Extract each line in the items below that contains the word "down". Case counts when matching.

### Excerpted records:
_____

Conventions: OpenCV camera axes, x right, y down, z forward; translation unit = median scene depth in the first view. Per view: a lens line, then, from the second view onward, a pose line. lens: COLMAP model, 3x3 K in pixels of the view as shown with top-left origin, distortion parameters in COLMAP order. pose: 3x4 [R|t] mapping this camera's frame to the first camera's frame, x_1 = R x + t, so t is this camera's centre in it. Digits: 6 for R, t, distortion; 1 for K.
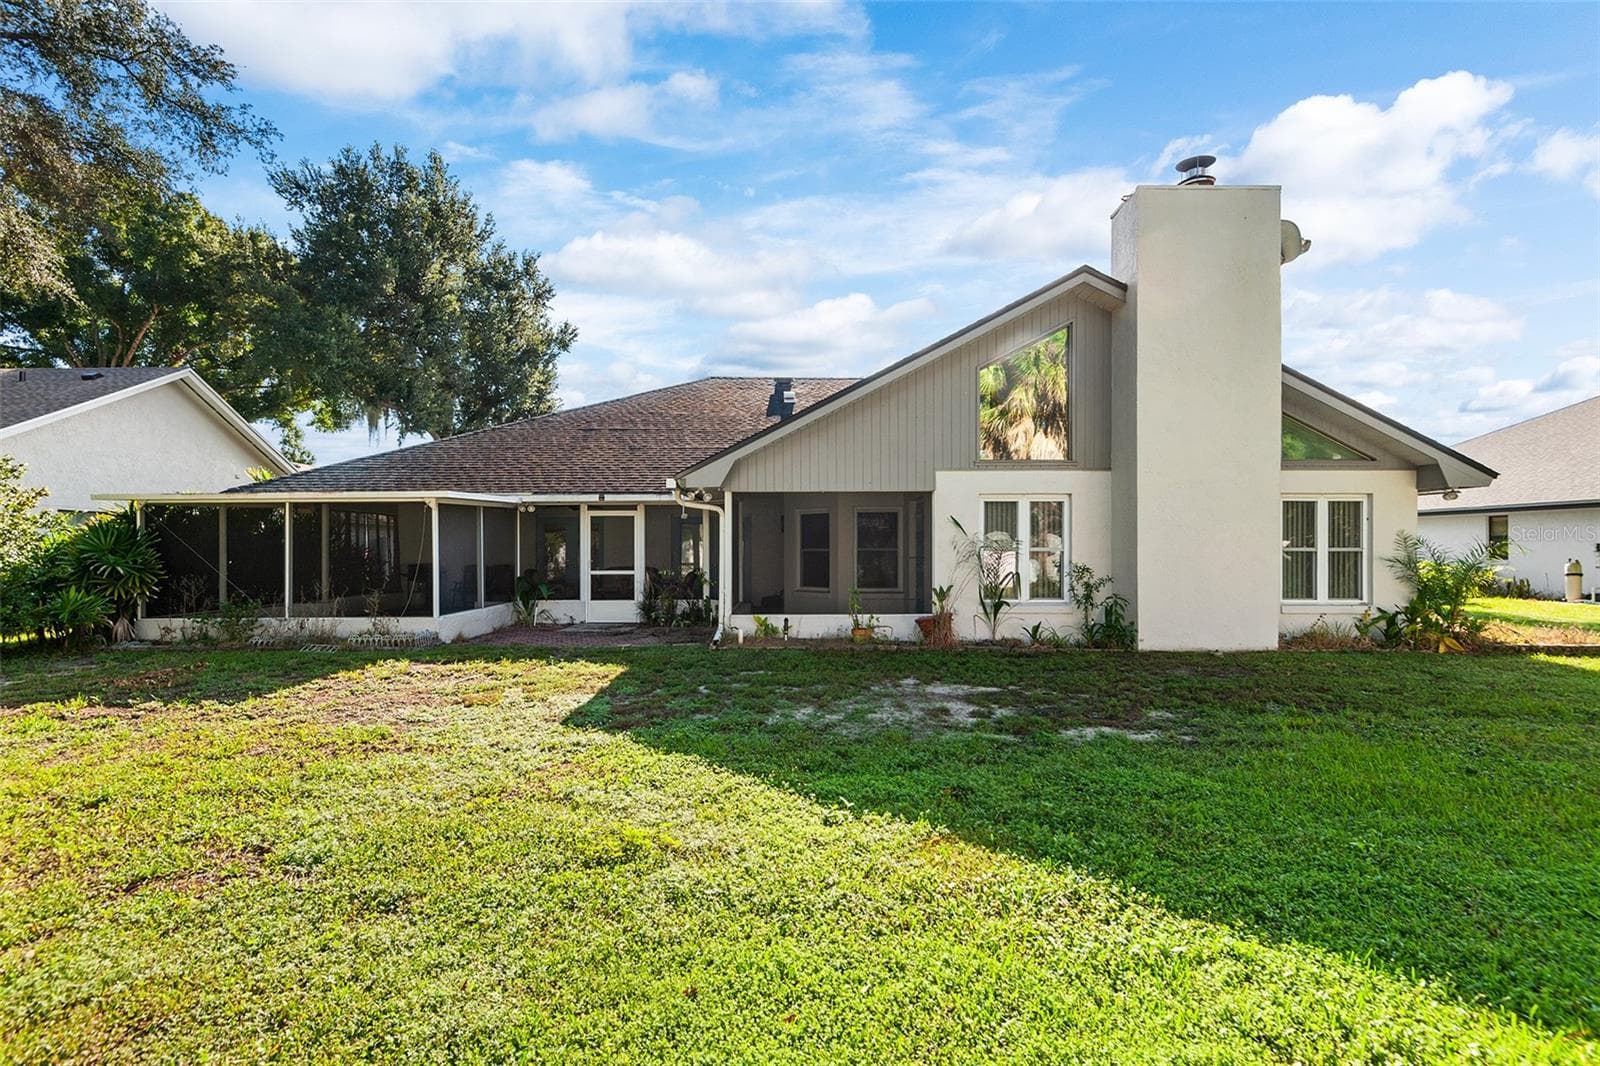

_____

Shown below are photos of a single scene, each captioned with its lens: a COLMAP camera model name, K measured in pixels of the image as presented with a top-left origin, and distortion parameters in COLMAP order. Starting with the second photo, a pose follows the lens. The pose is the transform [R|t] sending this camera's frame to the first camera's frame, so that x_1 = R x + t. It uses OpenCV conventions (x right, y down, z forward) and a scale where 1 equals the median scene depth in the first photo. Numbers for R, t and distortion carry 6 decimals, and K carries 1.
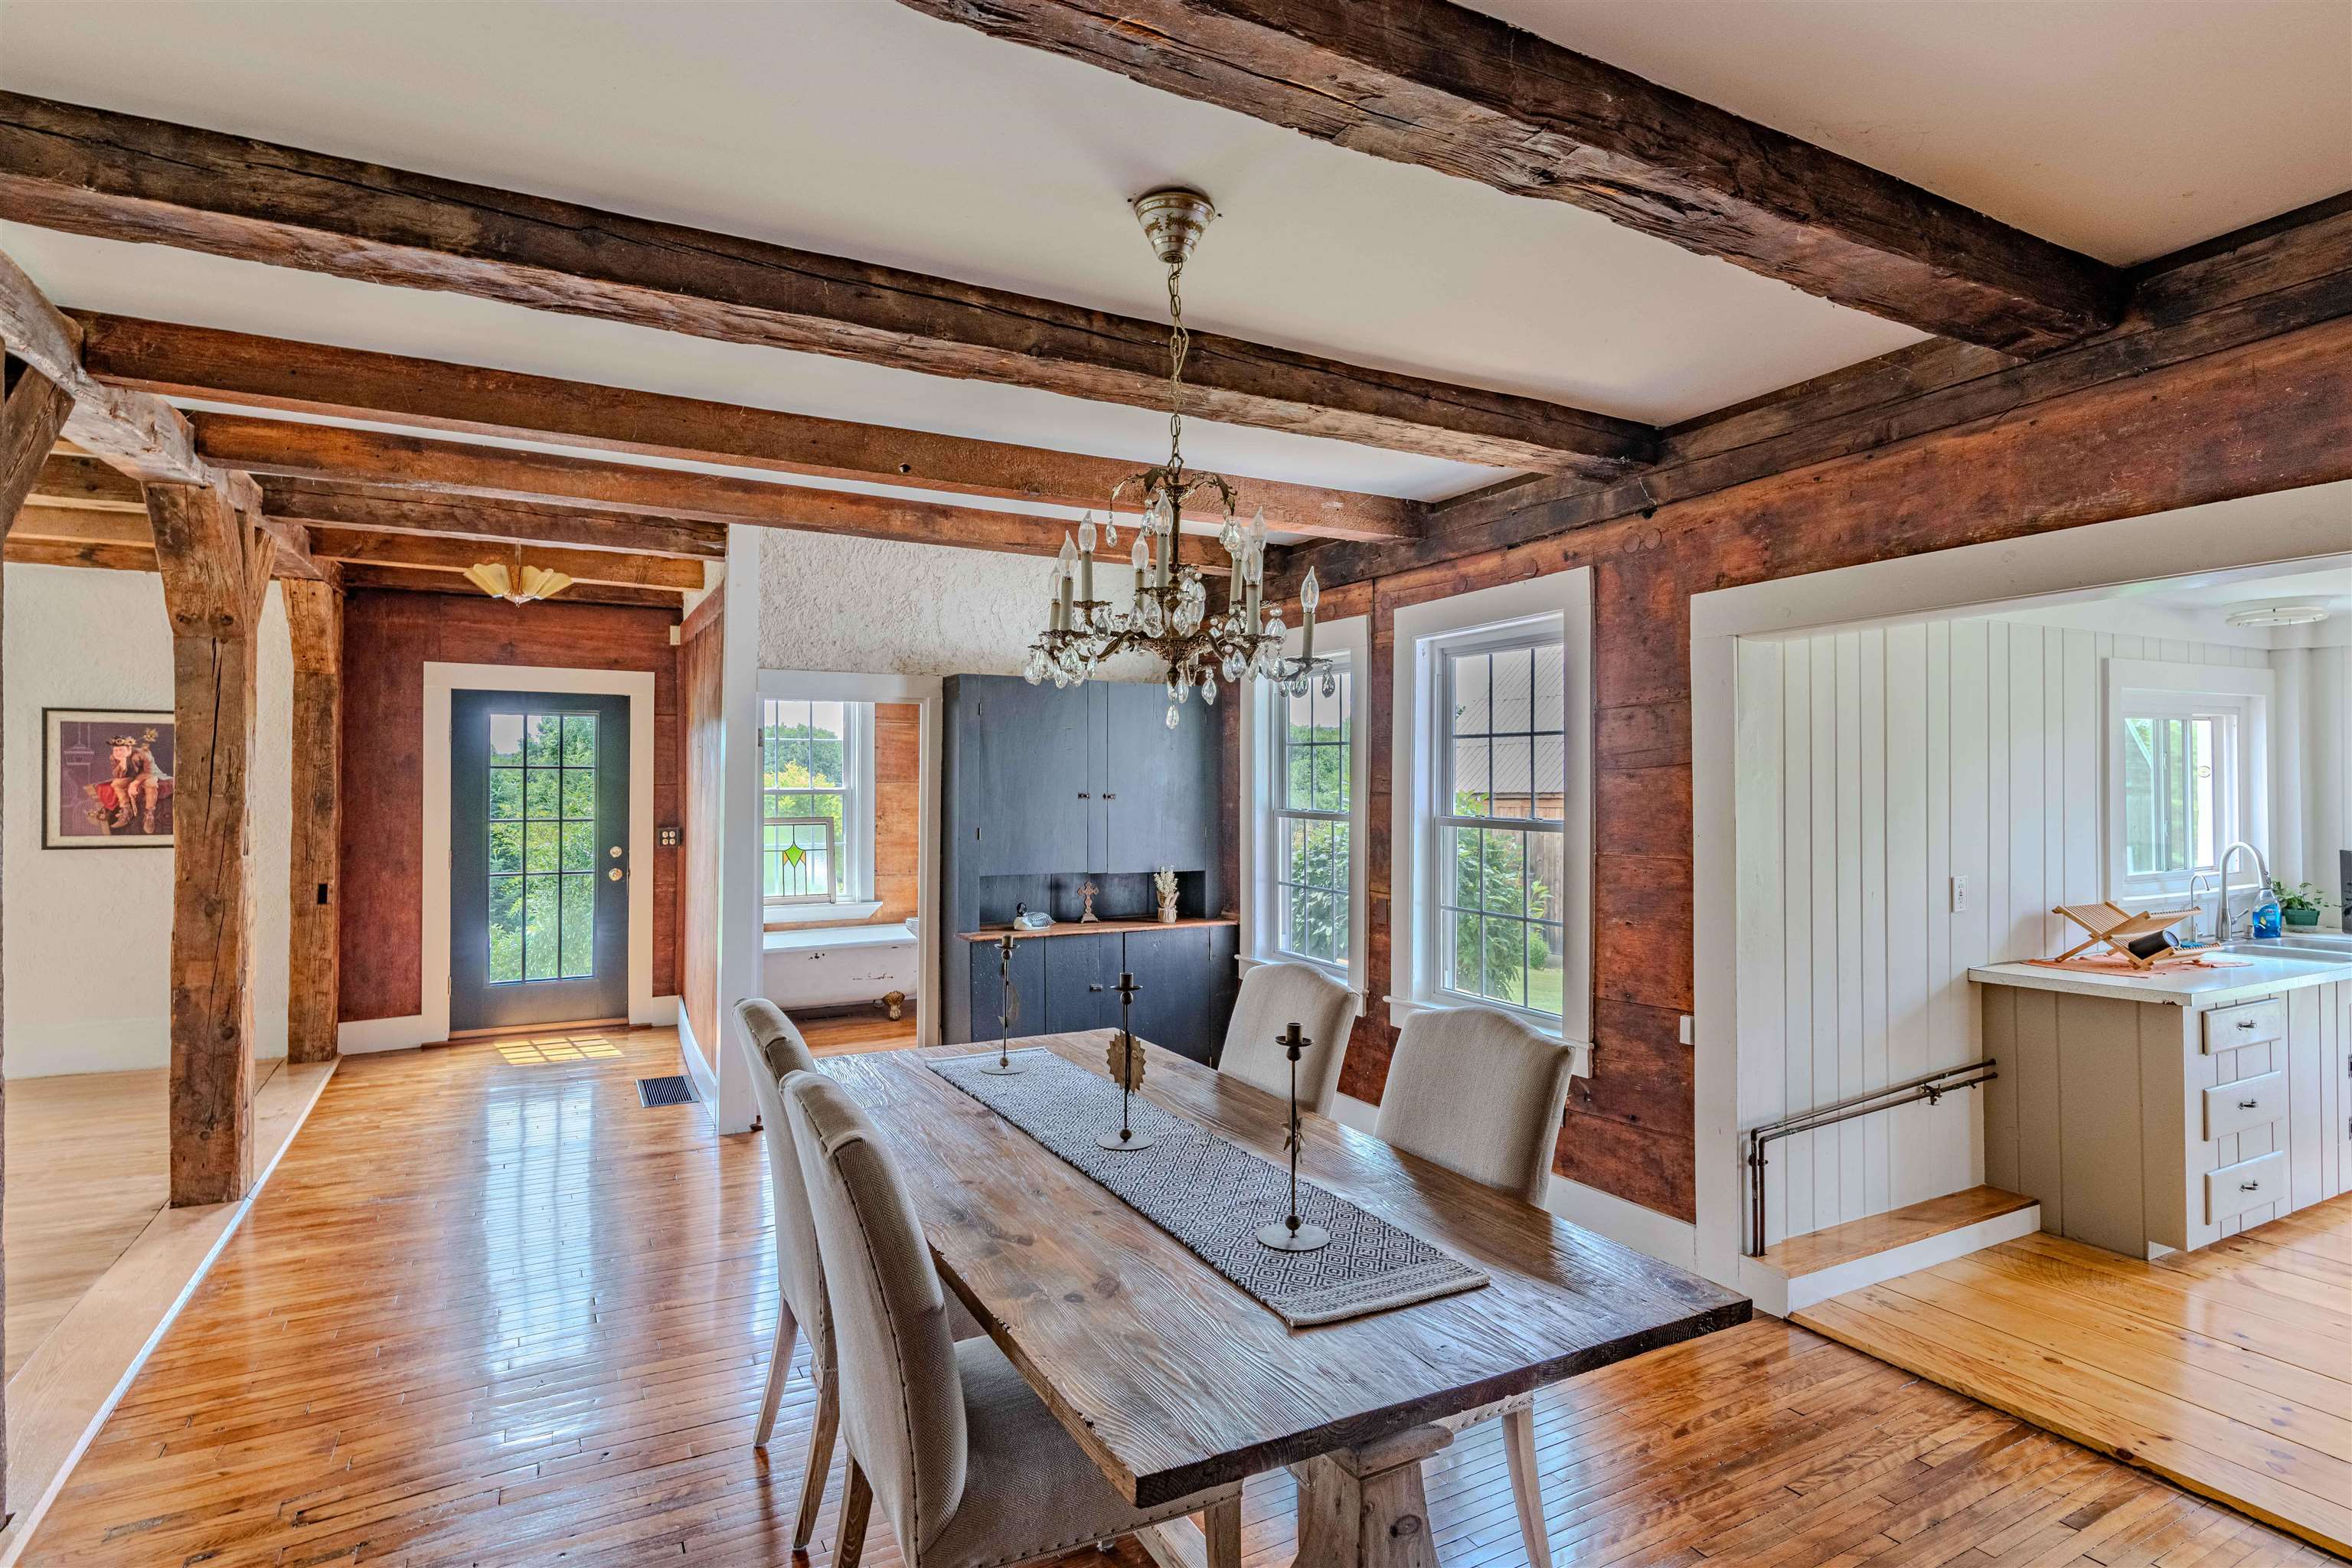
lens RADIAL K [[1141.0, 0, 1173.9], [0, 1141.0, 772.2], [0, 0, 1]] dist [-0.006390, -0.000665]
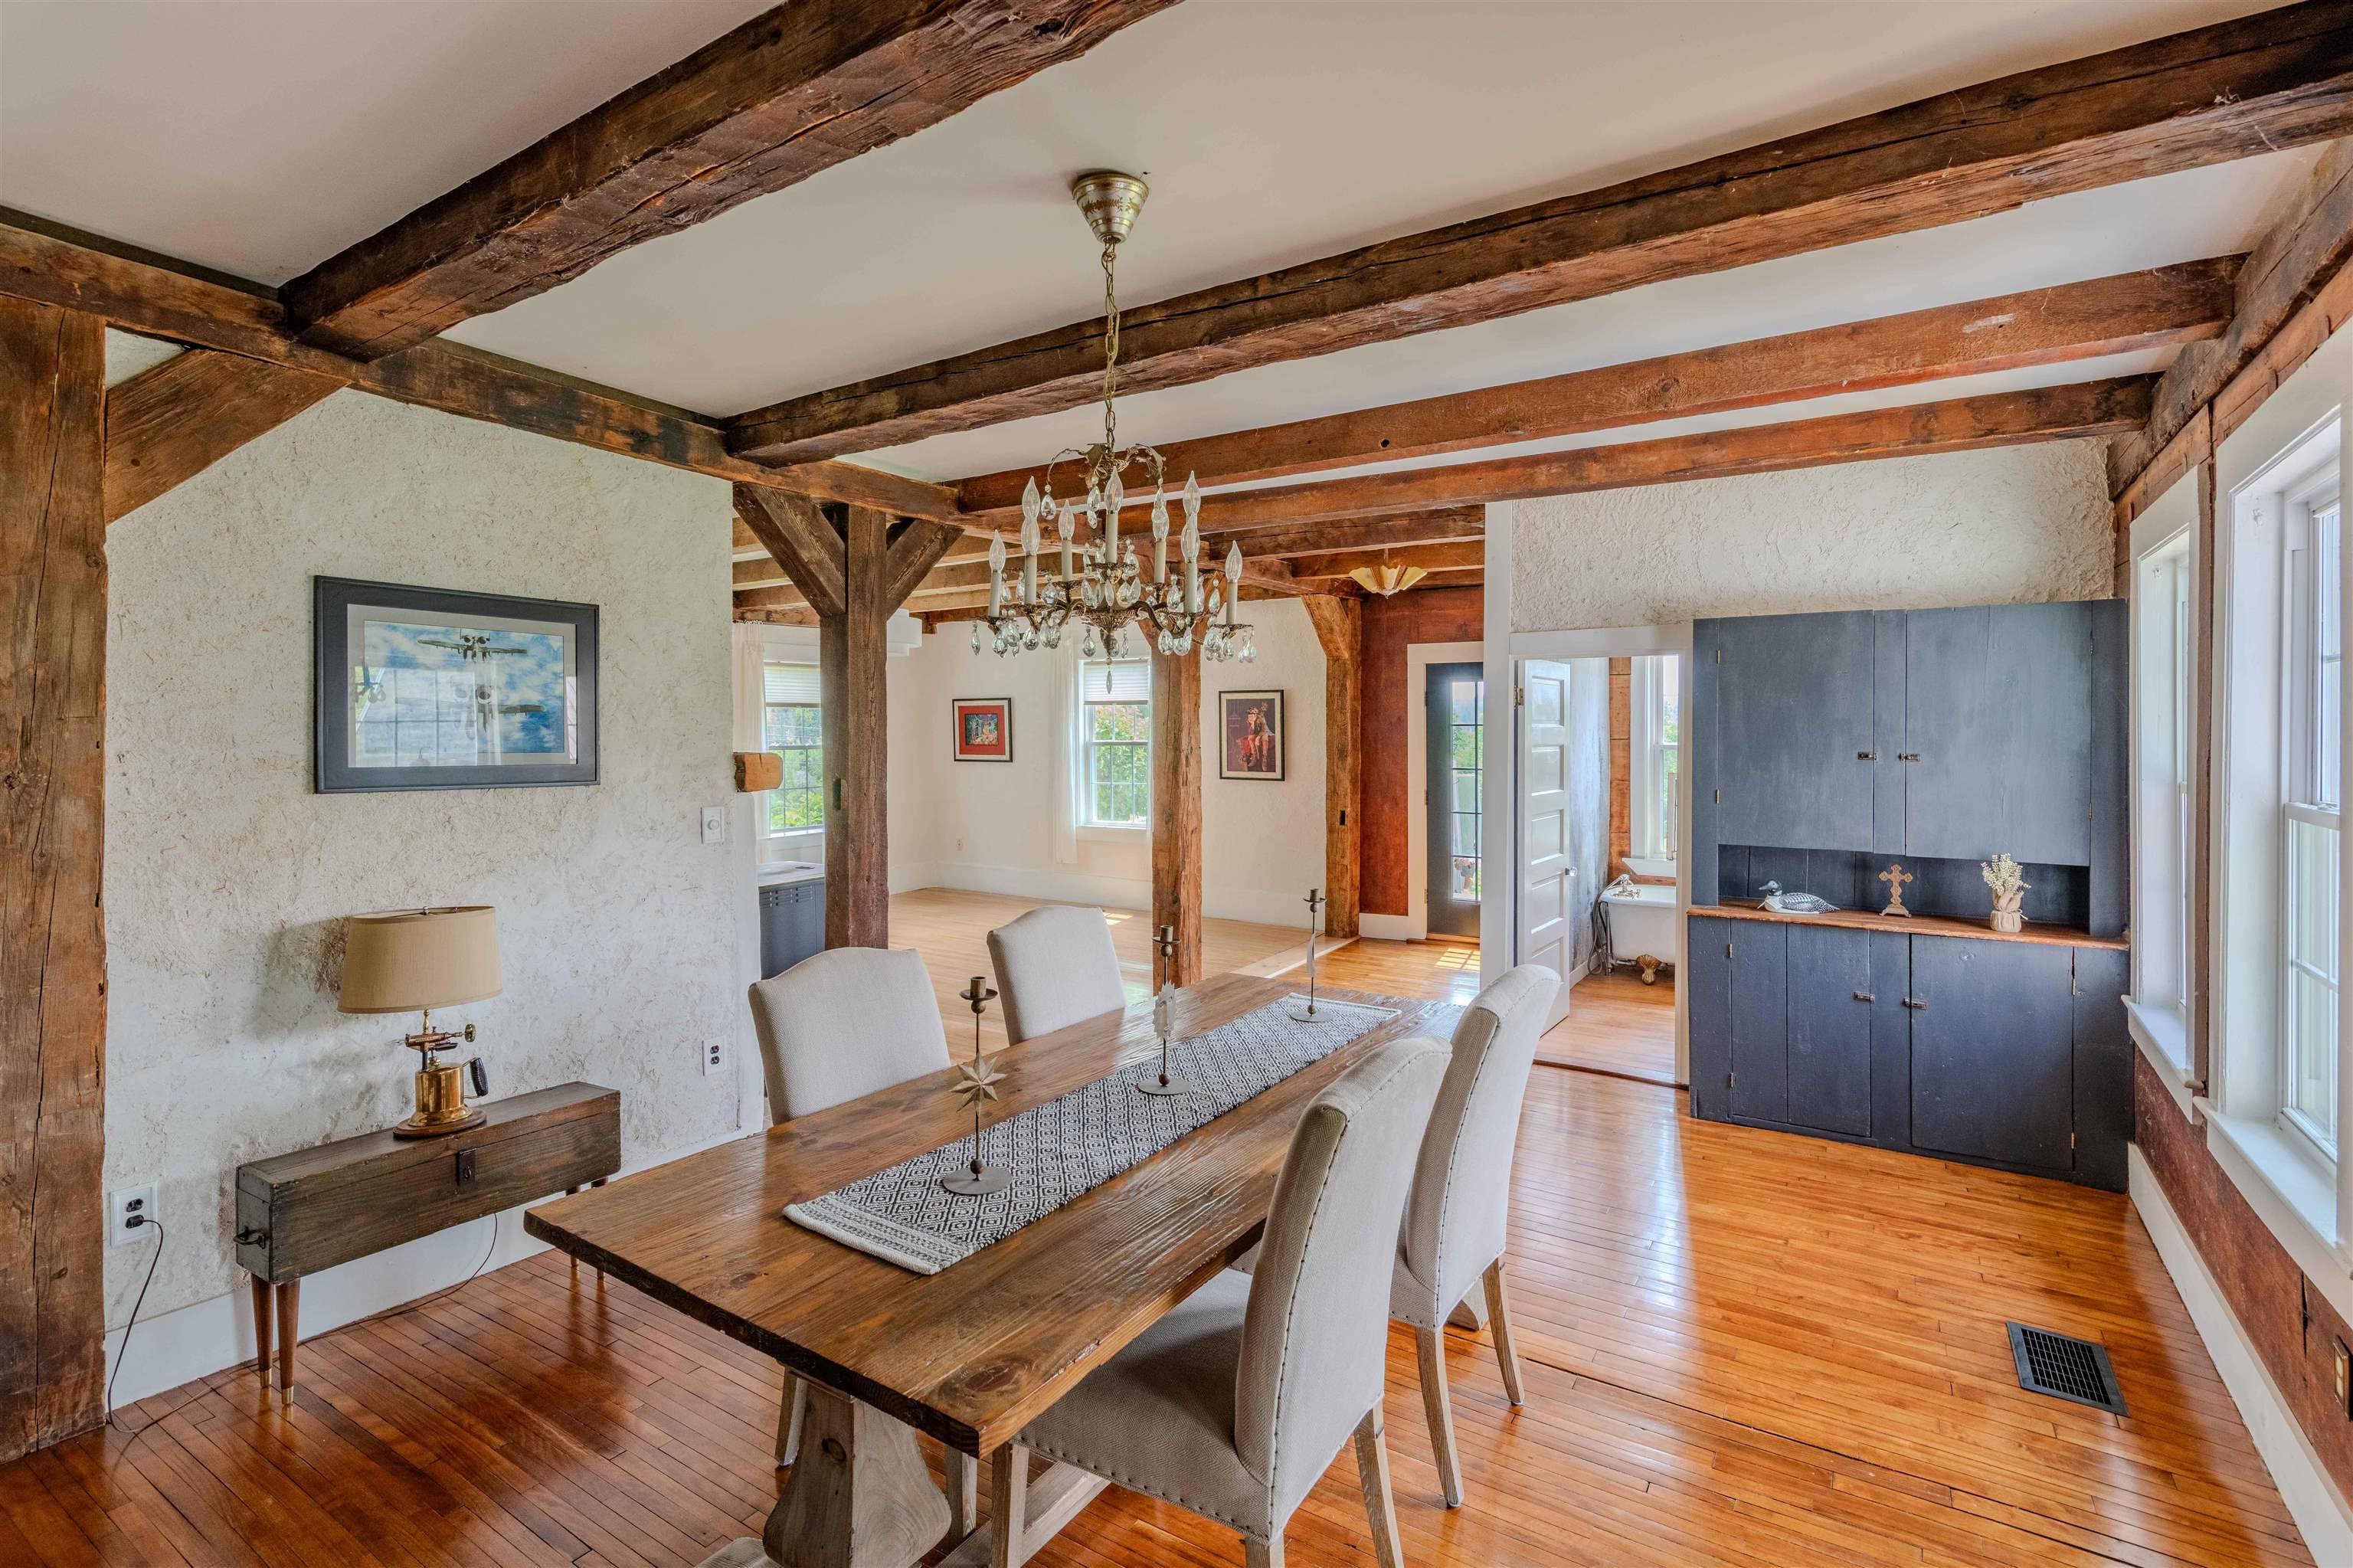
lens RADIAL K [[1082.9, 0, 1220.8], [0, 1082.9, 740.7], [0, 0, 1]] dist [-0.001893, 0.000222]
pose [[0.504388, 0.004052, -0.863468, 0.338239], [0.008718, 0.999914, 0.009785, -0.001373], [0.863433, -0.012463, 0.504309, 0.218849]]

_____

### Output for this exercise:
Conventions: OpenCV camera axes, x right, y down, z forward; translation unit = median scene depth in the first view. Per view: a lens line, then, from the second view onward, a pose line. lens: COLMAP model, 3x3 K in pixels of the view as shown with top-left origin, distortion parameters in COLMAP order. pose: 3x4 [R|t] mapping this camera's frame to the first camera's frame, x_1 = R x + t, so t is this camera's centre in it. Digits: 6 for R, t, distortion; 1 for K.
Shown below are photos of a single scene, each captioned with its lens: a COLMAP camera model name, K measured in pixels of the image as presented with a top-left origin, and distortion parameters in COLMAP order. Starting with the second photo, a pose follows the lens. The pose is the transform [R|t] sending this camera's frame to the first camera's frame, so that x_1 = R x + t. It uses OpenCV conventions (x right, y down, z forward) and a scale where 1 equals the median scene depth in the first photo. Numbers for R, t and distortion carry 6 decimals, and K carries 1.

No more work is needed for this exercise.